Colgate knows that fast decision-making based on easily accessible insights is key to meeting evolving consumer preferences and vigorous competition worldwide. At the Market Logic virtual Insights Executive Roundtable this year, we heard from Colgate’s Richard Thorogood, VP, Global Head of Consumer and Market Insights and Christian Niederauer, Director of Strategic Insights & Consumer Affairs.
Lost studies, duplicate research, and guarded knowledge
Despite Colgate’s dedicated knowledge management function, the insights team faced 30 years of documents and studies continually lost in local hard drives and SharePoint folders.
The main challenge: finding those documents again when someone needed them. Explains Christian, “you can have the best storage system in the world, but usually, the documents end up in some local drives or SharePoint folders and nobody ever finds them again.”
Difficult-to-locate past research was the main ingredient for redundancy and duplication in research and insights. Understandably, Colgate’s insights and business professionals commissioned research they didn’t know they already had in order to respond to the needs of the organization as quickly as possible.
Colgate’s insights professionals knew that being gatekeepers for an organization’s knowledge is inefficient, cumbersome, and drastically slows the organization’s decision-making processes.
But without a trustworthy, user-friendly solution, actionable insights remained ring-fenced until the team could properly curate them for the business.
A one-stop-shop for insights
After 30 years running separate knowledge management and research execution processes, Colgate piloted “DIG” (Driving Insights Globally), their one-stop-shop, Market-Logic-powered insights platform.
In just a few short years, DIG grew from a research tool to a business platform that drives commercial decisions with its $300-million knowledge asset.
DIG delivers five key technological solutions for Colgate’s teams:
1. Customized insights at the fingertips of an entire commercial audience in marketing, innovation, and sales. Says Richard, “we’re finding people go into DIG to find one piece of research and stay longer to browse 20 other relevant pieces. That’s so powerful.”
2. Knowledge checks dramatically reduce duplicate research. When any team around the world submits a research brief, an AI algorithm scans data from across the globe for matching or related studies, then automatically displays the results.
3. Automated budgeting, planning, approval, and vendor roster management. By 2017, every newly commissioned study was automatically uploaded to DIG.
DIG supports project budget creation, project detail development, signoff with internal stakeholders, supplier selection, proposal development, procurement approval commissioning, and acceptance of results and publication—all within the platform.
Not only that, but teams can only choose the best-authorized agency and review the past performance of agencies before selecting them again.
4. A single sign-on system unlocks a one-stop-shop for insights. During the initial stages of Colgate’s DIG platform development, the insights team focussed on removing the first barrier users feel when they dip their toes into new systems—multiple passwords and logins.
They prioritized a single sign-on (SSO) system, a feature Christian confidently recommends, which was also key to the platform’s later integration of secondary data sources like Mintel and DIY/agile vendors like Toluna.
5. A mobile app to bring insights to marketing, sales and insights professionals when they’re in the field. Remote access means that insights managers use their mobile DIG app in meetings to challenge positions and arguments on the fly.

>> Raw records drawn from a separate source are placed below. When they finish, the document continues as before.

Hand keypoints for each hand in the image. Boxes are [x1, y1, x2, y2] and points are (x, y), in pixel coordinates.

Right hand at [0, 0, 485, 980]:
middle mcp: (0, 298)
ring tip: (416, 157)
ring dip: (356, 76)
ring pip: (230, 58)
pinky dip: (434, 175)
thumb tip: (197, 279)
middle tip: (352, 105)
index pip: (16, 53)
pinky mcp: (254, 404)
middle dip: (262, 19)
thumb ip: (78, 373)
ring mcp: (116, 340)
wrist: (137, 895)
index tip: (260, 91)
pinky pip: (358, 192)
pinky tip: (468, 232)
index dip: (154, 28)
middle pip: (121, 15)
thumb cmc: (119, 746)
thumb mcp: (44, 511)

Says Christian, “everyone has access to everything. It’s all integrated into one app. When approving a research study, I can immediately see on my landing page on my mobile device what’s been published around the globe.”
Time savings prove return on investment in DIG
DIG introduced over 10% budget savings from knowledge-checks and vendor roster management alone. Christian considers the 10% figure conservative because, before 2016, the firm was “spending way too much time searching for information.”

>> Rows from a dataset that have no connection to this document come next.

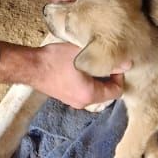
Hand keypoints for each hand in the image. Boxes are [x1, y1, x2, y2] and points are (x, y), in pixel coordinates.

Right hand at [0, 38, 124, 109]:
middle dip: (109, 77)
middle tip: (105, 61)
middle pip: (106, 93)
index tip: (114, 62)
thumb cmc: (55, 59)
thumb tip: (127, 63)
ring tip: (92, 62)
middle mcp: (83, 102)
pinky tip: (80, 67)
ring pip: (95, 92)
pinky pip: (84, 91)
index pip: (116, 92)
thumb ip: (106, 60)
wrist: (30, 66)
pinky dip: (87, 81)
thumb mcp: (82, 55)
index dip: (119, 76)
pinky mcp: (66, 97)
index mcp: (89, 95)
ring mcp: (73, 101)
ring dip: (97, 78)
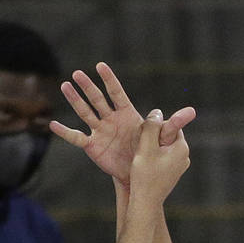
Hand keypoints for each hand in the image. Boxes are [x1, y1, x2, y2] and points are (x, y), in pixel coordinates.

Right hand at [50, 61, 194, 184]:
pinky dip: (65, 131)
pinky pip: (76, 137)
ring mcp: (101, 132)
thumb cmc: (153, 156)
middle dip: (88, 86)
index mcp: (127, 114)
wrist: (140, 177)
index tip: (99, 65)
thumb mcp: (163, 139)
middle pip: (98, 99)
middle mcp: (111, 120)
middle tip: (76, 72)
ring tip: (64, 86)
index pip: (116, 93)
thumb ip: (171, 124)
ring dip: (75, 99)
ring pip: (85, 112)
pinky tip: (52, 124)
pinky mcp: (93, 146)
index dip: (109, 79)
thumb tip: (191, 111)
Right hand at [125, 110, 190, 206]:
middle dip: (152, 138)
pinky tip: (143, 167)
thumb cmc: (144, 176)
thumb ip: (151, 127)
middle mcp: (184, 157)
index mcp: (182, 148)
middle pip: (167, 136)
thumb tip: (157, 112)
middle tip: (140, 148)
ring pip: (163, 148)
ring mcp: (179, 167)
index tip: (144, 137)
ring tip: (141, 159)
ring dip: (151, 149)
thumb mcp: (145, 147)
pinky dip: (152, 159)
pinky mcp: (172, 175)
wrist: (145, 204)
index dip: (155, 127)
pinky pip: (162, 159)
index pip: (171, 126)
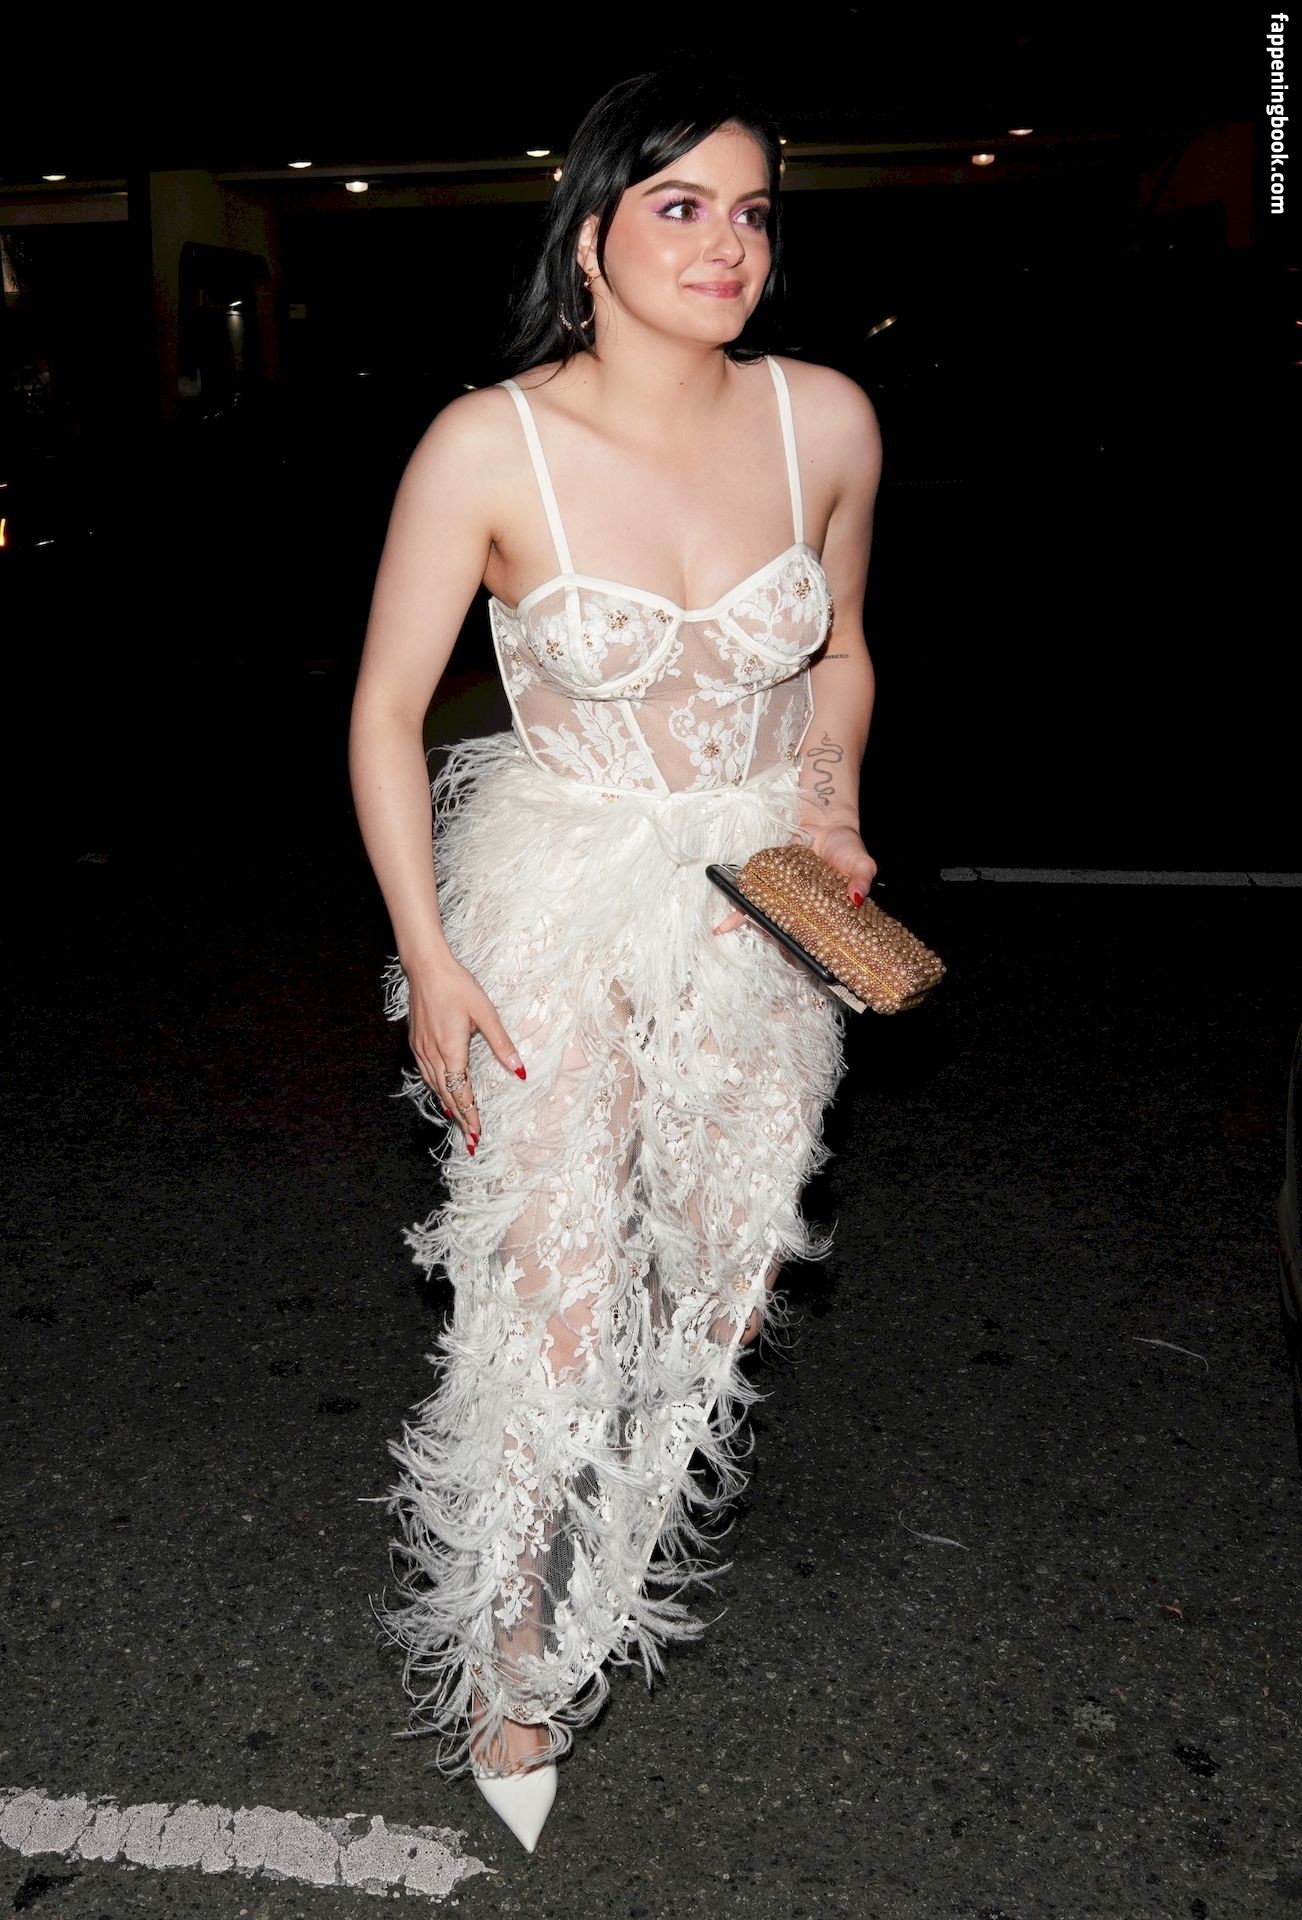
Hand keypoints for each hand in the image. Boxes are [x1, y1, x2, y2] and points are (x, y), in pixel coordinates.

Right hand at [404, 956, 526, 1153]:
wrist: (426, 968)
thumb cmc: (457, 986)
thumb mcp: (486, 1013)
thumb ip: (502, 1045)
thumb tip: (520, 1071)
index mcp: (451, 1050)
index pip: (461, 1092)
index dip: (470, 1115)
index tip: (477, 1134)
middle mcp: (433, 1054)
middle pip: (447, 1095)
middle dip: (460, 1118)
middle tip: (470, 1139)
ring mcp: (421, 1049)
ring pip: (434, 1086)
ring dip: (447, 1106)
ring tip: (458, 1122)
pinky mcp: (416, 1042)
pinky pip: (426, 1074)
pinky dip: (436, 1089)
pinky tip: (442, 1092)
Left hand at [712, 823, 877, 936]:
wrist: (825, 820)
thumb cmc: (846, 845)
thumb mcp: (862, 863)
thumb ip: (862, 879)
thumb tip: (856, 897)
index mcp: (825, 910)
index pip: (816, 935)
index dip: (808, 947)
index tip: (802, 956)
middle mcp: (803, 906)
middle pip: (790, 931)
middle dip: (782, 943)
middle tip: (779, 950)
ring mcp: (785, 895)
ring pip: (770, 918)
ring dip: (760, 929)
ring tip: (753, 938)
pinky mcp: (769, 881)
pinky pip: (753, 899)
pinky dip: (739, 913)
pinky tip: (725, 926)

DIG also saw a tenfold increase in users in just two years. Instead of the firm’s employees searching for information, DIG’s AI and the insights team’s expertly curated content is systematically finding its users and encouraging them to come back for more.
DIG is home to $300 million in knowledge assets and over 10,000 insights summaries. The platform delights the organization’s marketing, sales, and insights teams with a massive amount of information, all beautifully and clearly curated into relevant zones and news feeds.
On DIG, employees can access +1400 BASIS concept tests, +600 Ipsos Ad tests, +690 PRS InVivo, +280 Brand health KPIs, and +150 MMM analyses. In just one click, employees ensure they’re always up to speed with rich, relevant content to inform decision-making.
Colgate-Palmolive’s insights, marketing, and sales teams all now self-serve in a way that’s much more than just using a tool to do research. With a responsive, fully integrated system, the impact on the business is felt in the way people are saving time, reusing knowledge, and making faster decisions and smart choices.